Indulge in the rich and creamy flavors of Tex-Mex Guacamole, perfectly paired with crispy, gluten-free chips for an irresistible snack or appetizer. Follow these simple steps to create this crowd-pleaser:

  1. Ingredients You’ll Need:
    • Three ripe avocados, peeled and pitted
    • Juice of 1 lime
    • 1/2 teaspoon salt
    • 1/2 teaspoon ground cumin
    • 1/2 teaspoon cayenne pepper
    • 1/2 medium onion, finely diced
    • 2 Roma tomatoes, diced
    • 1/4 cup cilantro, chopped
    • One clove of garlic, minced
    • One jalapeño pepper, finely chopped (optional for extra heat)
    • Gluten-free tortilla chips for serving
    1. Mash the Avocados:
    • In a medium bowl, combine the peeled and pitted avocados. Add the lime juice, salt, ground cumin, and cayenne pepper. Use a fork or potato masher to mash the ingredients to your desired consistency.
    1. Mix in the Flavors:
    • Fold in the diced onion, tomatoes, chopped cilantro, minced garlic, and jalapeño pepper (if using) to the avocado mixture. Stir well to combine all the flavors evenly.
    1. Chill and Serve:
    • Cover the bowl with plastic wrap, pressing it directly onto the surface of the guacamole to prevent browning. Chill in the refrigerator for at least 30 minutes before serving to allow the flavors to meld together.
    • Serve the chilled guacamole with a side of gluten-free tortilla chips for dipping.
  • Enjoy your Tex-Mex Guacamole and Chips, a perfect blend of creamy, tangy, and spicy flavors that will be a hit at any gathering or simply as a delightful snack at home.

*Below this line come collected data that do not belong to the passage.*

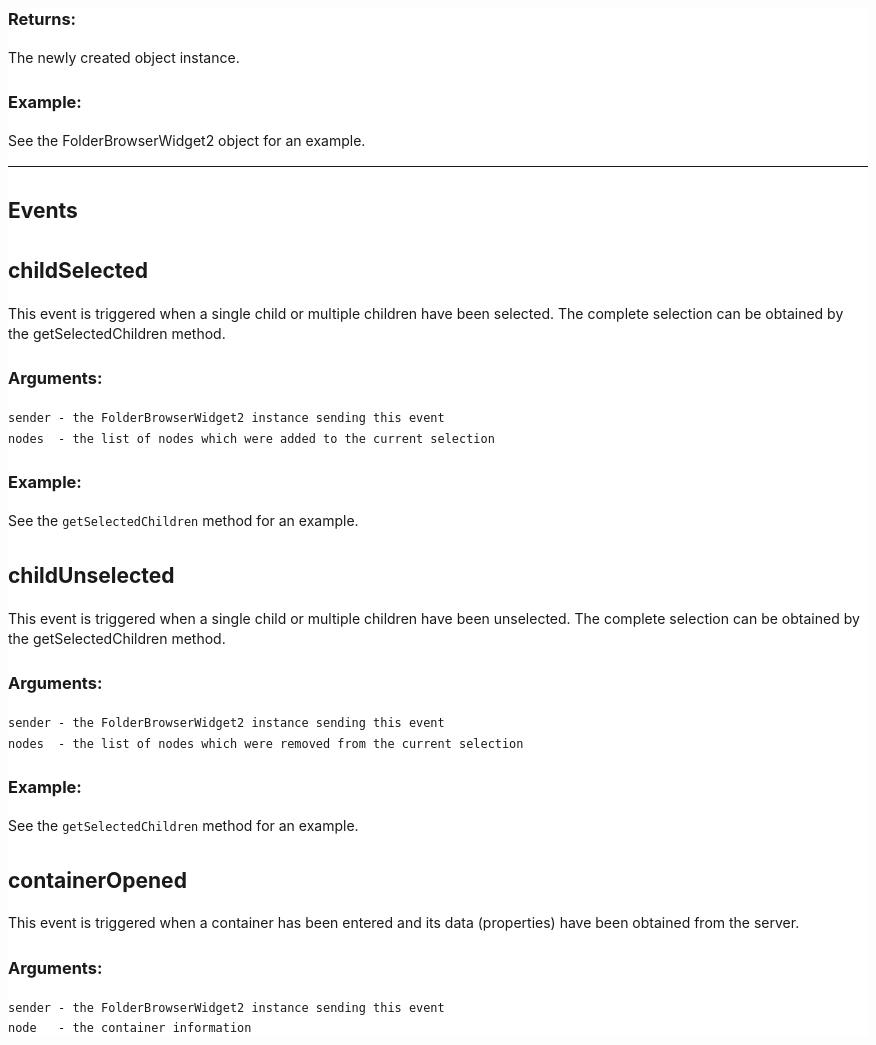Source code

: ### Returns:

The newly created object instance.

### Example:

See the FolderBrowserWidget2 object for an example.
 
---
## Events

## childSelected

This event is triggered when a single child or multiple children
have been selected. The complete selection can be obtained by the
getSelectedChildren method.

### Arguments:

    sender - the FolderBrowserWidget2 instance sending this event
    nodes  - the list of nodes which were added to the current selection

### Example:

See the `getSelectedChildren` method for an example.

## childUnselected

This event is triggered when a single child or multiple children
have been unselected. The complete selection can be obtained by the
getSelectedChildren method.

### Arguments:

    sender - the FolderBrowserWidget2 instance sending this event
    nodes  - the list of nodes which were removed from the current selection

### Example:

See the `getSelectedChildren` method for an example.
 
## containerOpened

This event is triggered when a container has been entered
and its data (properties) have been obtained from the server.

### Arguments:

    sender - the FolderBrowserWidget2 instance sending this event
    node   - the container information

18. Comfort Food Loaded Baked Potato Skins

Crispy potato skins loaded with all the good stuff – cheese, bacon, and sour cream. Swap in sweet potatoes to keep it healthier.

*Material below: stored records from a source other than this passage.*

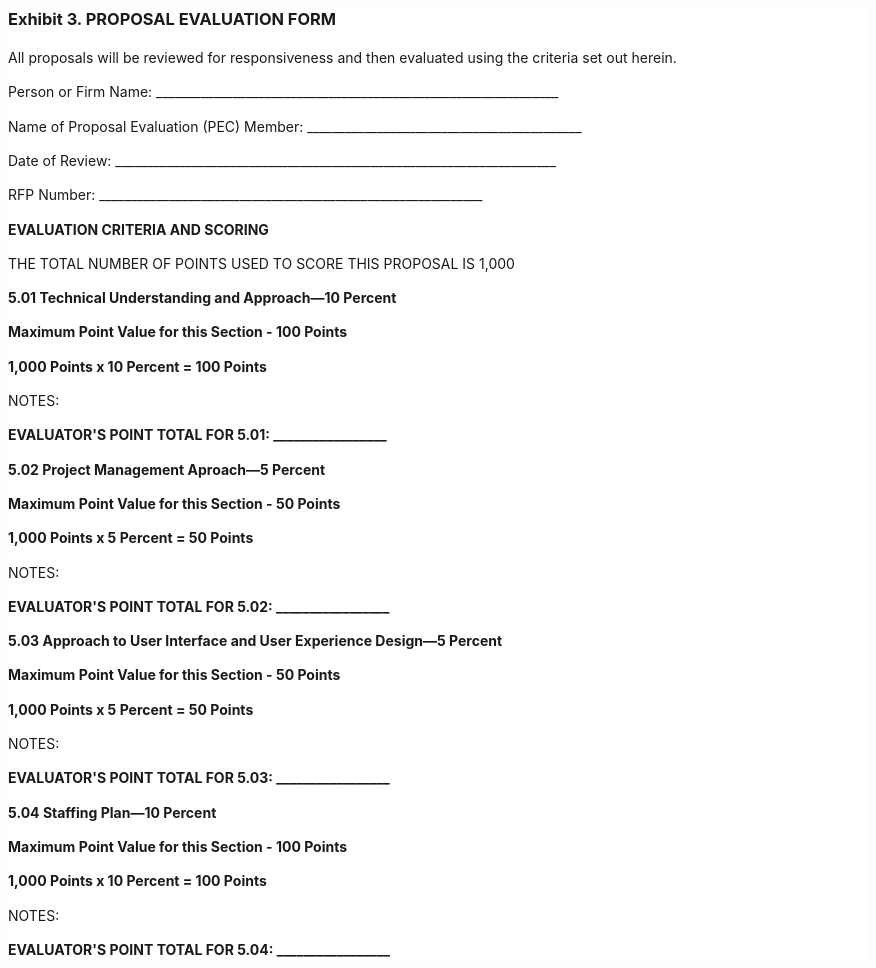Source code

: ### <a name="8.3"></a>Exhibit 3. PROPOSAL EVALUATION FORM

All proposals will be reviewed for responsiveness and then evaluated
using the criteria set out herein.

Person or Firm Name:
\_\_\_\_\_\_\_\_\_\_\_\_\_\_\_\_\_\_\_\_\_\_\_\_\_\_\_\_\_\_\_\_\_\_\_\_\_\_\_\_\_\_\_\_\_\_\_\_\_\_\_\_\_\_\_\_\_\_\_\_\_\_\_

Name of Proposal Evaluation (PEC) Member:
\_\_\_\_\_\_\_\_\_\_\_\_\_\_\_\_\_\_\_\_\_\_\_\_\_\_\_\_\_\_\_\_\_\_\_\_\_\_\_\_\_\_\_

Date of Review:
\_\_\_\_\_\_\_\_\_\_\_\_\_\_\_\_\_\_\_\_\_\_\_\_\_\_\_\_\_\_\_\_\_\_\_\_\_\_\_\_\_\_\_\_\_\_\_\_\_\_\_\_\_\_\_\_\_\_\_\_\_\_\_\_\_\_\_\_\_

RFP Number: \_\_\_\_\_\_\_\_\_\_\_\_\_\_\_\_\_\_\_\_\_\_\_\_\_\_\_\_\_\_\_\_\_\_\_\_\_\_\_\_\_\_\_\_\_\_\_\_\_\_\_\_\_\_\_\_\_\_\_\_

**EVALUATION CRITERIA AND SCORING**

THE TOTAL NUMBER OF POINTS USED TO SCORE THIS PROPOSAL IS 1,000

**5.01 Technical Understanding and Approach—10 Percent**

**Maximum Point Value for this Section - 100 Points**

**1,000 Points x 10 Percent = 100 Points**

NOTES:

**EVALUATOR'S POINT TOTAL FOR 5.01: \_\_\_\_\_\_\_\_\_\_\_\_\_\_\_\_\_**

**5.02 Project Management Aproach—5 Percent**

**Maximum Point Value for this Section - 50 Points**

**1,000 Points x 5 Percent = 50 Points**

NOTES:

**EVALUATOR'S POINT TOTAL FOR 5.02: \_\_\_\_\_\_\_\_\_\_\_\_\_\_\_\_\_**

**5.03 Approach to User Interface and User Experience Design—5 Percent**

**Maximum Point Value for this Section - 50 Points**

**1,000 Points x 5 Percent = 50 Points**

NOTES:

**EVALUATOR'S POINT TOTAL FOR 5.03: \_\_\_\_\_\_\_\_\_\_\_\_\_\_\_\_\_**

**5.04 Staffing Plan—10 Percent**

**Maximum Point Value for this Section - 100 Points**

**1,000 Points x 10 Percent = 100 Points**

NOTES:

**EVALUATOR'S POINT TOTAL FOR 5.04: \_\_\_\_\_\_\_\_\_\_\_\_\_\_\_\_\_**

For a comforting delight that’s sure to warm the heart, try your hand at making Comfort Food Loaded Baked Potato Skins. These crispy delights are filled with all the good stuff – from melted cheese to crunchy bacon, topped with a dollop of sour cream. For a healthier twist, sweet potatoes can easily substitute the traditional russets. Here’s a simple guide to creating this savory treat:

  1. Ingredients You’ll Need:
    • Four large potatoes (or sweet potatoes for a healthier option)
    • 1 tablespoon olive oil
    • Salt and pepper to taste
    • 1 cup shredded cheddar cheese
    • 1/2 cup cooked and crumbled bacon
    • 1/4 cup chopped green onions
    • Sour cream for serving
    1. Preparations:
    • Preheat your oven to 400°F (200°C). Pierce the potatoes with a fork and bake for about 45-60 minutes or until soft and fully cooked. Allow them to cool slightly.
    1. Create the Skins:
    • Cut the potatoes in half lengthwise and scoop out the flesh, leaving about 1/4 inch of potato on the skins. Save the scooped potato flesh for another use.
    • Brush both sides of the potato skins with olive oil and season with salt and pepper. Place their skin side on a baking sheet, and bake for 10 minutes. Flip and bake for another 10 minutes or until crisp.
    1. Add the Toppings:
    • Remove the skins from the oven. Sprinkle the insides with shredded cheese and crumbled bacon, then return to the oven. Bake for 2-3 minutes or until the cheese is melted and bubbly.
    1. Garnish and Serve:
    • Take the loaded skins out of the oven and top with chopped green onions. Serve hot with a side of sour cream.
  • Enjoy your Comfort Food Loaded Baked Potato Skins. This classic dish combines the heartiness of potatoes with the rich, indulgent flavors of cheese and bacon, turning an ordinary meal into a special occasion.

Conclusion: what to serve with chicken chili

Each recipe offers a unique set of flavors designed to enhance your chicken chili experience. Whether you’re craving the comfort of cheese and bread, the freshness of a salad, or the hearty satisfaction of chili and rice, these sides will bring diversity and enjoyment to your table. Cater to particular dietary needs while still indulging in these recipes’ delectable tastes.